- Work instructions:
Your answer must be the data repeated exactly, with no pictures in it.

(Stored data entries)
⟨
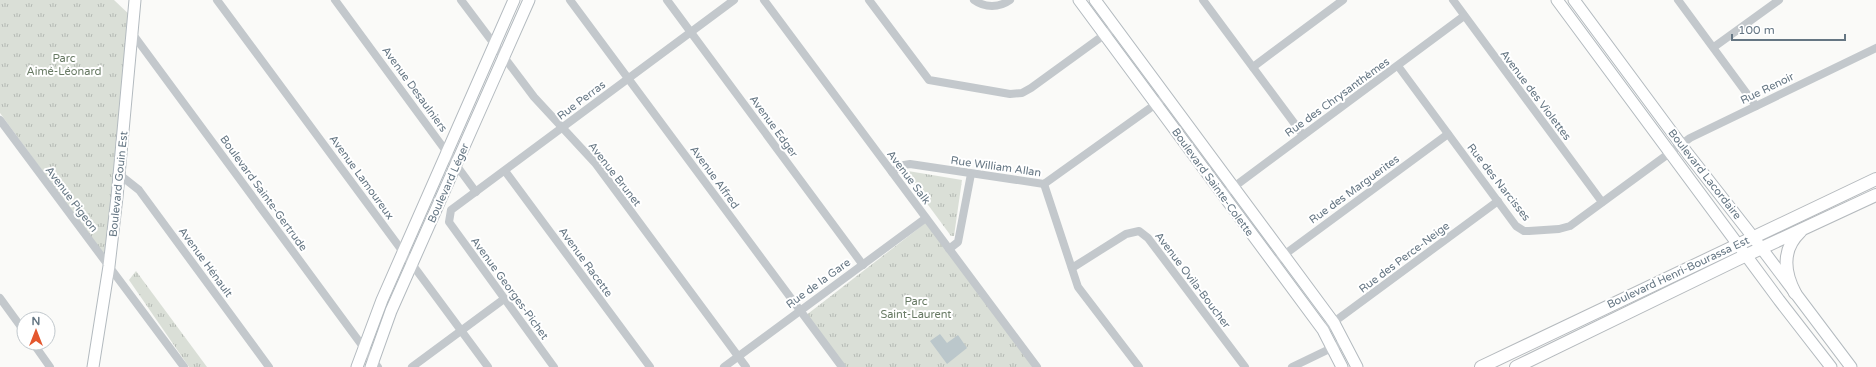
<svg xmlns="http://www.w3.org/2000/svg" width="1876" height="367" font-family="'Varela Round',sans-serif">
  <defs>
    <pattern id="park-tufts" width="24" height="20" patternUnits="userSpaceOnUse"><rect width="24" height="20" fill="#dadfd7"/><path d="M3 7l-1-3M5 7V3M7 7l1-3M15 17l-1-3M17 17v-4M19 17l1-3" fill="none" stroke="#b4b9b4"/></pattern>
  </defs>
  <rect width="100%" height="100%" fill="#fafaf8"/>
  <g fill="url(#park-tufts)">
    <polygon points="0,0 114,0 133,18 112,266 0,113"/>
    <polygon points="908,171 962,180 954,236 951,236 906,175"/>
    <polygon points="928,221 1035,367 843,367 805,316"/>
    <polygon points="136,271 207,367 189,367 129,280"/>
  </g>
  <polygon fill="#bbc7cb" points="940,334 947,343 958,335 967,348 947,364 930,341"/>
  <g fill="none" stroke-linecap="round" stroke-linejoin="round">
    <defs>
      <g id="secondary">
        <polyline points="1079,0 1323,330 1342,367"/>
        <polyline points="1095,0 1334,323 1357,367"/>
        <polyline points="1557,0 1779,300 1831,367"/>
        <polyline points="1574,0 1688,154 1753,237 1851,367"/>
        <polyline points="93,367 109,266 117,197 135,0"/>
        <polyline points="357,367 382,300 514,0"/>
        <polyline points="371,367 391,311 529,0"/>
      </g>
      <g id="primary">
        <path d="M1795 293C1784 272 1782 249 1800 232"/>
        <polyline points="1481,367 1876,179"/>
        <polyline points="1516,367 1736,260 1876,195"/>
      </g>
    </defs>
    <use href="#secondary" stroke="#b3babf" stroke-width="13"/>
    <use href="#primary" stroke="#b5babe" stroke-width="14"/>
    <g stroke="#c3c8cc" stroke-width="8">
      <polyline points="217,0 488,367"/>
      <polyline points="335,0 476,192"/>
      <polyline points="461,0 534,97 596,164 746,367"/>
      <polyline points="570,0 842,367"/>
      <polyline points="667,0 863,265"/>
      <polyline points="764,0 1037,367"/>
      <polyline points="869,0 929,80 1010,94 1022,93 1031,88 1115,27"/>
      <path d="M974 0C985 8 999 8 1010 0"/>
      <polyline points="1203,0 1303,135"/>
      <polyline points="1453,0 1602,202"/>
      <polyline points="1678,0 1756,106"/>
      <polyline points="132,33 378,367"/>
      <polyline points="1714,47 1779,0"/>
      <polyline points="1398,66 1516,226 1524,231 1529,231 1559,229 1570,226 1690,138 1876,48"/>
      <polyline points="1253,67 1343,0"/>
      <polyline points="0,120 184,367"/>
      <polyline points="505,171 650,367"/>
      <polyline points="892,172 904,165 910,164 1044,184 1167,96"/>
      <polyline points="120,175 139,190 269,367"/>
      <polyline points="1044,184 1078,287 1139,367"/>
      <polyline points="1223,195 1464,16"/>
      <polyline points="949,249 958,242 971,174"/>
      <polyline points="1273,263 1448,134"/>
      <polyline points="1072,268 1126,234 1139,231 1148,238 1245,367"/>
      <polyline points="0,298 24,331"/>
      <polyline points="1323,330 1498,201"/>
      <polyline points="33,343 50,367"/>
      <polyline points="412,367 504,299"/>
      <polyline points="554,367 449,222 451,210 734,0"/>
      <polyline points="724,367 926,218"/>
      <polyline points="1292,367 1344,342"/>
    </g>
    <use href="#secondary" stroke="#fff" stroke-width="11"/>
    <use href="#primary" stroke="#fff" stroke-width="12"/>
  </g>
  <g text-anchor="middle" stroke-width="4" stroke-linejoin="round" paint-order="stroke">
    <g font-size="11" fill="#687a64" stroke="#fff">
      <text x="64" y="62">Parc<tspan x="64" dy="13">Aimé-Léonard</tspan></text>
      <text x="916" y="305">Parc<tspan x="916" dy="13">Saint-Laurent</tspan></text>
    </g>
    <g font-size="11" fill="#657683" stroke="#fff">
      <text transform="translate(1767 88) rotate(-26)" y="4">Rue Renoir</text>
      <text transform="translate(415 89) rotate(54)" y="4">Avenue Desaulniers</text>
      <text transform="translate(1536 95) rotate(53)" y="4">Avenue des Violettes</text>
      <text transform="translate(1337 97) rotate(-36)" y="4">Rue des Chrysanthèmes</text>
      <text transform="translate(581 100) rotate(-37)" y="4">Rue Perras</text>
      <text transform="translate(774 126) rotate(54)" y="4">Avenue Edger</text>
      <text transform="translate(996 166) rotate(8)" y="4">Rue William Allan</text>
      <text transform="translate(615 174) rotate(52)" y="4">Avenue Brunet</text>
      <text transform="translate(1705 174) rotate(52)" y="4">Boulevard Lacordaire</text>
      <text transform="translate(362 177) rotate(54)" y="4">Avenue Lamoureux</text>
      <text transform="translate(715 177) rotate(54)" y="4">Avenue Alfred</text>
      <text transform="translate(909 177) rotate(53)" y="4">Avenue Salk</text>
      <text transform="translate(1213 182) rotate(54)" y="4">Boulevard Sainte-Colette</text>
      <text transform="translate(1499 182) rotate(52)" y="4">Rue des Narcisses</text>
      <text transform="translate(448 183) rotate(-66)" y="4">Boulevard Léger</text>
      <text transform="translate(118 184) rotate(-84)" y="4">Boulevard Gouin Est</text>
      <text transform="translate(1354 189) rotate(-36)" y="4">Rue des Marguerites</text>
      <text transform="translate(264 193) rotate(54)" y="4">Boulevard Sainte-Gertrude</text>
      <text transform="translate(72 199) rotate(53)" y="4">Avenue Pigeon</text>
      <text transform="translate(1404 257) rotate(-37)" y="4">Rue des Perce-Neige</text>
      <text transform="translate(206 262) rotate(54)" y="4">Avenue Hénault</text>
      <text transform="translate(586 262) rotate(54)" y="4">Avenue Racette</text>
      <text transform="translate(1678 272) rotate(-25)" y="4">Boulevard Henri-Bourassa Est</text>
      <text transform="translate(1193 280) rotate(53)" y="4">Avenue Ovila-Boucher</text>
      <text transform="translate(818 283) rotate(-36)" y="4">Rue de la Gare</text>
      <text transform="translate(510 288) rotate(54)" y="4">Avenue Georges-Pichet</text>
    </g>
  </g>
  <g transform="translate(36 331)"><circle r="19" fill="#ffffff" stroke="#c1c8cd"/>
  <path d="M0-3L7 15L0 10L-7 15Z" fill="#e4572e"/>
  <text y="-6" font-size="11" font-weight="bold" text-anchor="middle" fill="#657683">N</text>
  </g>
  <path d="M1732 34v6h113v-6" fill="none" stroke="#657683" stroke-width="2"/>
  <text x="1738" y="34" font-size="12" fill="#657683" stroke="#ffffff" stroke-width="3" paint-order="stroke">100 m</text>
</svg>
⟩
- Response:
<svg xmlns="http://www.w3.org/2000/svg" width="1876" height="367" font-family="'Varela Round',sans-serif">
  <defs>
    <pattern id="park-tufts" width="24" height="20" patternUnits="userSpaceOnUse"><rect width="24" height="20" fill="#dadfd7"/><path d="M3 7l-1-3M5 7V3M7 7l1-3M15 17l-1-3M17 17v-4M19 17l1-3" fill="none" stroke="#b4b9b4"/></pattern>
  </defs>
  <rect width="100%" height="100%" fill="#fafaf8"/>
  <g fill="url(#park-tufts)">
    <polygon points="0,0 114,0 133,18 112,266 0,113"/>
    <polygon points="908,171 962,180 954,236 951,236 906,175"/>
    <polygon points="928,221 1035,367 843,367 805,316"/>
    <polygon points="136,271 207,367 189,367 129,280"/>
  </g>
  <polygon fill="#bbc7cb" points="940,334 947,343 958,335 967,348 947,364 930,341"/>
  <g fill="none" stroke-linecap="round" stroke-linejoin="round">
    <defs>
      <g id="secondary">
        <polyline points="1079,0 1323,330 1342,367"/>
        <polyline points="1095,0 1334,323 1357,367"/>
        <polyline points="1557,0 1779,300 1831,367"/>
        <polyline points="1574,0 1688,154 1753,237 1851,367"/>
        <polyline points="93,367 109,266 117,197 135,0"/>
        <polyline points="357,367 382,300 514,0"/>
        <polyline points="371,367 391,311 529,0"/>
      </g>
      <g id="primary">
        <path d="M1795 293C1784 272 1782 249 1800 232"/>
        <polyline points="1481,367 1876,179"/>
        <polyline points="1516,367 1736,260 1876,195"/>
      </g>
    </defs>
    <use href="#secondary" stroke="#b3babf" stroke-width="13"/>
    <use href="#primary" stroke="#b5babe" stroke-width="14"/>
    <g stroke="#c3c8cc" stroke-width="8">
      <polyline points="217,0 488,367"/>
      <polyline points="335,0 476,192"/>
      <polyline points="461,0 534,97 596,164 746,367"/>
      <polyline points="570,0 842,367"/>
      <polyline points="667,0 863,265"/>
      <polyline points="764,0 1037,367"/>
      <polyline points="869,0 929,80 1010,94 1022,93 1031,88 1115,27"/>
      <path d="M974 0C985 8 999 8 1010 0"/>
      <polyline points="1203,0 1303,135"/>
      <polyline points="1453,0 1602,202"/>
      <polyline points="1678,0 1756,106"/>
      <polyline points="132,33 378,367"/>
      <polyline points="1714,47 1779,0"/>
      <polyline points="1398,66 1516,226 1524,231 1529,231 1559,229 1570,226 1690,138 1876,48"/>
      <polyline points="1253,67 1343,0"/>
      <polyline points="0,120 184,367"/>
      <polyline points="505,171 650,367"/>
      <polyline points="892,172 904,165 910,164 1044,184 1167,96"/>
      <polyline points="120,175 139,190 269,367"/>
      <polyline points="1044,184 1078,287 1139,367"/>
      <polyline points="1223,195 1464,16"/>
      <polyline points="949,249 958,242 971,174"/>
      <polyline points="1273,263 1448,134"/>
      <polyline points="1072,268 1126,234 1139,231 1148,238 1245,367"/>
      <polyline points="0,298 24,331"/>
      <polyline points="1323,330 1498,201"/>
      <polyline points="33,343 50,367"/>
      <polyline points="412,367 504,299"/>
      <polyline points="554,367 449,222 451,210 734,0"/>
      <polyline points="724,367 926,218"/>
      <polyline points="1292,367 1344,342"/>
    </g>
    <use href="#secondary" stroke="#fff" stroke-width="11"/>
    <use href="#primary" stroke="#fff" stroke-width="12"/>
  </g>
  <g text-anchor="middle" stroke-width="4" stroke-linejoin="round" paint-order="stroke">
    <g font-size="11" fill="#687a64" stroke="#fff">
      <text x="64" y="62">Parc<tspan x="64" dy="13">Aimé-Léonard</tspan></text>
      <text x="916" y="305">Parc<tspan x="916" dy="13">Saint-Laurent</tspan></text>
    </g>
    <g font-size="11" fill="#657683" stroke="#fff">
      <text transform="translate(1767 88) rotate(-26)" y="4">Rue Renoir</text>
      <text transform="translate(415 89) rotate(54)" y="4">Avenue Desaulniers</text>
      <text transform="translate(1536 95) rotate(53)" y="4">Avenue des Violettes</text>
      <text transform="translate(1337 97) rotate(-36)" y="4">Rue des Chrysanthèmes</text>
      <text transform="translate(581 100) rotate(-37)" y="4">Rue Perras</text>
      <text transform="translate(774 126) rotate(54)" y="4">Avenue Edger</text>
      <text transform="translate(996 166) rotate(8)" y="4">Rue William Allan</text>
      <text transform="translate(615 174) rotate(52)" y="4">Avenue Brunet</text>
      <text transform="translate(1705 174) rotate(52)" y="4">Boulevard Lacordaire</text>
      <text transform="translate(362 177) rotate(54)" y="4">Avenue Lamoureux</text>
      <text transform="translate(715 177) rotate(54)" y="4">Avenue Alfred</text>
      <text transform="translate(909 177) rotate(53)" y="4">Avenue Salk</text>
      <text transform="translate(1213 182) rotate(54)" y="4">Boulevard Sainte-Colette</text>
      <text transform="translate(1499 182) rotate(52)" y="4">Rue des Narcisses</text>
      <text transform="translate(448 183) rotate(-66)" y="4">Boulevard Léger</text>
      <text transform="translate(118 184) rotate(-84)" y="4">Boulevard Gouin Est</text>
      <text transform="translate(1354 189) rotate(-36)" y="4">Rue des Marguerites</text>
      <text transform="translate(264 193) rotate(54)" y="4">Boulevard Sainte-Gertrude</text>
      <text transform="translate(72 199) rotate(53)" y="4">Avenue Pigeon</text>
      <text transform="translate(1404 257) rotate(-37)" y="4">Rue des Perce-Neige</text>
      <text transform="translate(206 262) rotate(54)" y="4">Avenue Hénault</text>
      <text transform="translate(586 262) rotate(54)" y="4">Avenue Racette</text>
      <text transform="translate(1678 272) rotate(-25)" y="4">Boulevard Henri-Bourassa Est</text>
      <text transform="translate(1193 280) rotate(53)" y="4">Avenue Ovila-Boucher</text>
      <text transform="translate(818 283) rotate(-36)" y="4">Rue de la Gare</text>
      <text transform="translate(510 288) rotate(54)" y="4">Avenue Georges-Pichet</text>
    </g>
  </g>
  <g transform="translate(36 331)"><circle r="19" fill="#ffffff" stroke="#c1c8cd"/>
  <path d="M0-3L7 15L0 10L-7 15Z" fill="#e4572e"/>
  <text y="-6" font-size="11" font-weight="bold" text-anchor="middle" fill="#657683">N</text>
  </g>
  <path d="M1732 34v6h113v-6" fill="none" stroke="#657683" stroke-width="2"/>
  <text x="1738" y="34" font-size="12" fill="#657683" stroke="#ffffff" stroke-width="3" paint-order="stroke">100 m</text>
</svg>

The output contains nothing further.